In fatto di code Ronco non è secondo a nessuno, nemmeno alla Salerno Reggio Calabria e proprio per questo motivo uguale identica a Londra.
Inoltre la nebbia londinese è talmente fitta e onnipresente che è sempre stata descritta dai poeti e dagli scrittori con opere memorabili ed indimenticabili tra le quali ricordiamo fra tutte “La nebbia agli irti colli piovigginando sale a Londra soffia il maestrale e a Ronco biancheggia il mare…” che rappresenta il “cult” della letteratura mondiale in generale, ronchese in sergente e londinese in tenente.
Lui non era nato a Ronco e non era mai stato a Londra, non conosceva e non sapeva niente di quei posti e di quelle tradizioni eppure quelle due città tanto distanti e apparentemente tanto differenti tra loro furono inserite nel suo viaggio di nozze la prima dal caso e la seconda dalla moglie ed entrambe gli lasciarono ricordi indimenticabili.
A Ronco Bilaccio trascorse la prima notte di nozze ingabbiato in una coda lunga trentaquattro chilometri, quarantatrè centimetri e tre-quattro millimetri a causa della contemporanea presenza di tutte le disgrazie che hanno reso famoso quella città nel mondo: la nebbia e un grave incidente stradale causato proprio dalla nebbia e dai lavori perennemente in corso e a Londra tre giorni in un albergo in periferia nel periodo più brutto dell’anno durante il quale la nebbia e il traffico intenso sono i veri e i soli padroni di quella città.
In quei tre giorni piovve ininterrottamente tanto che non riuscirono a vedere la città, la regina Elisabetta, le guardie in divisa e neanche il Big ben e lui ritornò con la convinzione che l’Inghilterra non è poi tanto diversa da Ronco Bilaccio con la differenza che si mangia peggio pagando molto di più.
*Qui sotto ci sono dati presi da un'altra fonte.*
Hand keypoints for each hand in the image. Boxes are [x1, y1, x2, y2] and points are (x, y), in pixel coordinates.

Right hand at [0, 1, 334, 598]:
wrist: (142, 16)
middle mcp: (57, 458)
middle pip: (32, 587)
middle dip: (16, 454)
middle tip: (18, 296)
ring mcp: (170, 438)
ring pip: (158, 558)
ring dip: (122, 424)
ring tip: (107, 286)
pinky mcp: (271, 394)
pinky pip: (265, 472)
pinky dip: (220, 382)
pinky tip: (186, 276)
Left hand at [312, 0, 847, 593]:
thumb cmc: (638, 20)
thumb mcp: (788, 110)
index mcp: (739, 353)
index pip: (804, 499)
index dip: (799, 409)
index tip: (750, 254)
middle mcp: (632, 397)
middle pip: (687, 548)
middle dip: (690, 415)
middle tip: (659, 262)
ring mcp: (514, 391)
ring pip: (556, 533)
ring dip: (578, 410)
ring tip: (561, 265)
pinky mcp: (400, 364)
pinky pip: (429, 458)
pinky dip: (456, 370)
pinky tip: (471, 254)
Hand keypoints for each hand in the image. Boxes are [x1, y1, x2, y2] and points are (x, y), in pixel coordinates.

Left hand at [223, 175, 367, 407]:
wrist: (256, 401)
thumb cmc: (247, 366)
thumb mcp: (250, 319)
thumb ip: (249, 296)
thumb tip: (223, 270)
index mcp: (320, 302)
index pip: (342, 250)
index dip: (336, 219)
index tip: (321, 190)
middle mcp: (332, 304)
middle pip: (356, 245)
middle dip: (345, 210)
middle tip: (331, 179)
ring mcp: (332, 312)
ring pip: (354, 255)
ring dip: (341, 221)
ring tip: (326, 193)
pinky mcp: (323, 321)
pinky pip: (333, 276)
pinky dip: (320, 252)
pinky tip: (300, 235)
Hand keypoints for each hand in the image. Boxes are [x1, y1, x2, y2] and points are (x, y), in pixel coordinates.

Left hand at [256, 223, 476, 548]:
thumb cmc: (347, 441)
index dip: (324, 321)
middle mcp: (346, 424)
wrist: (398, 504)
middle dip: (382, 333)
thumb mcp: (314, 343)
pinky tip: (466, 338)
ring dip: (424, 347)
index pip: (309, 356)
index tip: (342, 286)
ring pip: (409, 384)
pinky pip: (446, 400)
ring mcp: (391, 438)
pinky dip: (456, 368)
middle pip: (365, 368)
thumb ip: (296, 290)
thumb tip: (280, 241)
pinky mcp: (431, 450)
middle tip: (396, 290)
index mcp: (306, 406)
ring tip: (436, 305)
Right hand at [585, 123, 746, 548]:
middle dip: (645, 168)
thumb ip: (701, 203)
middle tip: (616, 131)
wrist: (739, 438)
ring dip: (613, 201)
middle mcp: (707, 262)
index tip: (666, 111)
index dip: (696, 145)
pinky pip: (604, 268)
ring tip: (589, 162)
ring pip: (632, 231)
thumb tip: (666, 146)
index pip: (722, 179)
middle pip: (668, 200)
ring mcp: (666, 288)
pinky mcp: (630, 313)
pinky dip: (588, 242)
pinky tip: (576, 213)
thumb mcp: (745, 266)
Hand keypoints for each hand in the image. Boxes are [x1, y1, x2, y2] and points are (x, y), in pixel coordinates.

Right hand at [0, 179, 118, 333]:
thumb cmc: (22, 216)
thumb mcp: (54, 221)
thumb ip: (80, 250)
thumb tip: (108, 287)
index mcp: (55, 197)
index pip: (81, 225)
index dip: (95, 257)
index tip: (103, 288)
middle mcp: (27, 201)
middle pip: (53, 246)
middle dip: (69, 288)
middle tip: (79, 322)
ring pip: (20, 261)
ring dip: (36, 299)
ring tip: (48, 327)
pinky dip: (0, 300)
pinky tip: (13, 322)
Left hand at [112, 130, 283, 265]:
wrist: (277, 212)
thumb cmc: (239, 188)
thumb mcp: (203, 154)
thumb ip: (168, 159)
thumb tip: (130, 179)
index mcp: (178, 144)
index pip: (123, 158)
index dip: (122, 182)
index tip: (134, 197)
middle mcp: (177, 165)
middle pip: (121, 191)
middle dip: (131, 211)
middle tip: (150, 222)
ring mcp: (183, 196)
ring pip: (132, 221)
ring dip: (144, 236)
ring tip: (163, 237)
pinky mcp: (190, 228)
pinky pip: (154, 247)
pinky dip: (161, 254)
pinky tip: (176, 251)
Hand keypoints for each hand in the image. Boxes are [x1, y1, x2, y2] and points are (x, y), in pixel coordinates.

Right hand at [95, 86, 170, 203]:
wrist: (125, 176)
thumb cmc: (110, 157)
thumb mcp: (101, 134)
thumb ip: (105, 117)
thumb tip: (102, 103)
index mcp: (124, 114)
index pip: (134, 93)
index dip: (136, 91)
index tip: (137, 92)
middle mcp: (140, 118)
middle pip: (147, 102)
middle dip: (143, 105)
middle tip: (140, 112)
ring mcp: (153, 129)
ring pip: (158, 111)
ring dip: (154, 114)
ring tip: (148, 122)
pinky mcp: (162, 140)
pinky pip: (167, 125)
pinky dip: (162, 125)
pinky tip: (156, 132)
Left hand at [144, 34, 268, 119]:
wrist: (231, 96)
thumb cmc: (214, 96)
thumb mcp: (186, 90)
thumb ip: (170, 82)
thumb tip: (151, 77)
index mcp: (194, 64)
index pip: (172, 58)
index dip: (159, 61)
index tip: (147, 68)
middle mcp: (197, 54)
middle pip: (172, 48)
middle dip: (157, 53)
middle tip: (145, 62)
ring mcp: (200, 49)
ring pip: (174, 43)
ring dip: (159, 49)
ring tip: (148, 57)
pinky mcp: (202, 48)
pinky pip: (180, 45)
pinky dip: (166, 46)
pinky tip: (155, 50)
Sulla strada del ritorno, nei pressi di Pontecagnano, in provincia di Salerno, tra Napoli e Buccino, molto dopo di Avellino e molto prima dello svincolo per Sala Consilina, sulla Salerno Reggio Calabria, al chilometro diciassette del tredicesimo svincolo in rifacimento e chiuso ed all’ennesima sosta in doppia fila parallela, continua e contigua sulla carreggiata a senso unico ed alternato per ingannare il tempo e dare un po’ di tono alla serata spense la radio che sintonizzata su “onda azzurra onda chiara” avvertiva di altri interruzioni e di altri incidenti sulla strada che stavano percorrendo e che li avrebbe trattenuti per altri due mesi e cinquantaquattro giorni ed accennò la canzone “O sole mio” di Sergio Bruni.
La moglie smise immediatamente di far finta di dormire e lo guardò prima con meraviglia e poi con un certo interesse che non era troppo ma nemmeno pochissimo ma così e così e sorridendo disse:
– Adesso ricordo perché ti ho sposato, amore…-
Lui allora le prese la mano, la strinse con tenerezza e guardandola negli occhi continuò a cantare quella bellissima canzone. Erano sull’autostrada del sole, sotto una pioggia torrenziale che sembrava il diluvio universale o una sua versione riveduta e corretta e non avevano l’arca ma soltanto l’accompagnamento del tergicristalli anteriore che era vecchio e non tergeva il vetro ma emetteva un rumore che bene s’accordava alla voce melodiosa di lui.
La felicità è fatta di piccole cose e, a volte, può ritrovarsi in una voce ben intonata: come cantava lui quella canzone nemmeno Peppino di Capri era capace!





Come lui nessuno - *(Storia d’amore liberamente tratta dalla canzone "O sole mio" di Sergio Bruni ) - Versione in Italiano corrente - Traduzione originale dell’autore.